In my imagination, a hidden bookshop is about as exciting to happen upon as a pirate’s lair or unmapped island or lost, underwater city. Of course, in any self-respecting bookstore, all these other wonders and more do exist—between covers, on the shelves.
My five-year-old son and I, one Saturday morning after his ice skating lesson, wandered into Churchmouse Bookshop at St. Mary the Virgin Anglican church, which is tucked away on a little side street in Victoria’s community of Oak Bay. Housed in the back of the main church, the shop was as substantial as a small library, the selection broad and tempting. It was abuzz with busy volunteers and locals browsing the shelves. Coffee and cookies were available, as were tables and chairs where people sat chatting, knitting, reading.

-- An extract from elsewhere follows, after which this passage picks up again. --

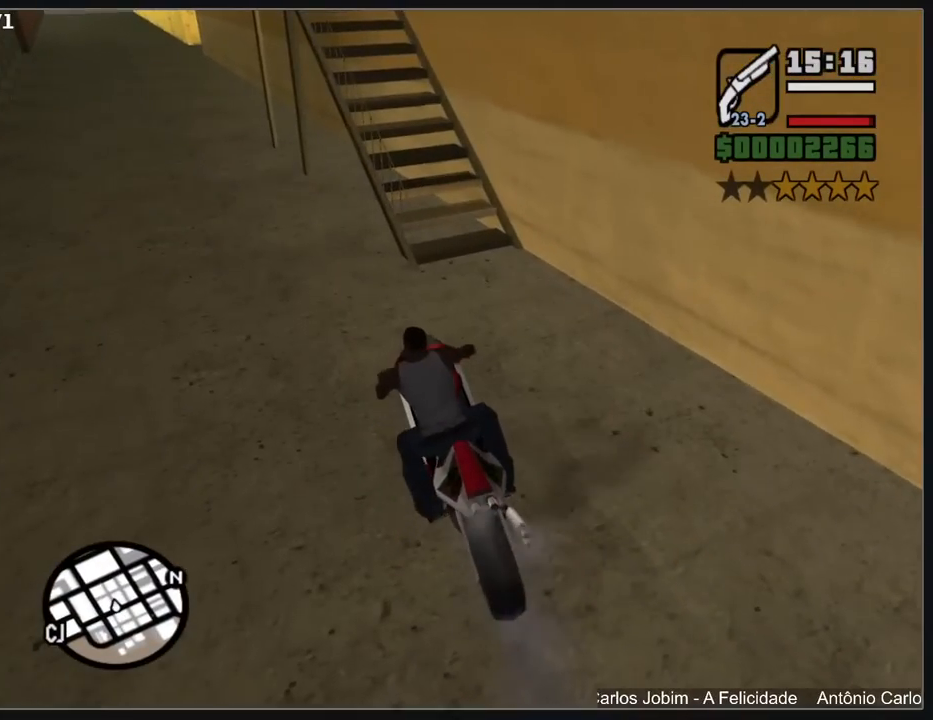
{"keys": [], "mouse": [], "events": []}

My son found a stack of picture books on a little stool and began to resort them. I found myself chatting with Craig Hiebert, St. Mary’s reverend, who told me the sturdy, beautiful bookshelves on wheels had once been pews in the very space where we were standing. A handy parishioner had transformed them.
Now that this roomy and inviting bookshop space existed in the back of the church, the folks at St. Mary’s were hoping the community would make use of it. Maybe for story times, Craig said. Maybe book readings. Maybe music. I met Kim Foster, Churchmouse Book’s volunteer manager. I learned that she, too, shared this vision, and spent her time here not as a parishioner—which she is not—but simply as an engaged member of the community. I was delighted, intrigued, and won by the openness of this place. (It didn’t hurt that one of the bookshop volunteers had, by now, taken my son in hand: she’d found some scraps of paper for him to cut up, and loaned him mini sewing scissors for the purpose.)
Next thing I knew, Churchmouse After Hours, a monthly coffeehouse, was born. Here’s the deal. We gather one evening a month. We pick a theme. We invite people to come armed with a poem they love, a short piece of prose or very short story (or excerpt), a song they can sing or play. We engage in a couple of hours of exploration of our theme, by turns playful, serious, silly, arresting, troubling, unexpected, profound.
We expressly ask our literary “Churchmice” to share written work by others, even if they are accomplished authors themselves. Our hope is to create a space for anyone to participate, not just writers, where people feel comfortable sharing something that has touched them, stuck with them, delighted them, given them pause. Many of us are makers, yes, of stories, poems and songs, but many more of us are readers and listeners. At Churchmouse, we read or are read to—or both—sing or are sung to, tell or hear stories. We both give and receive.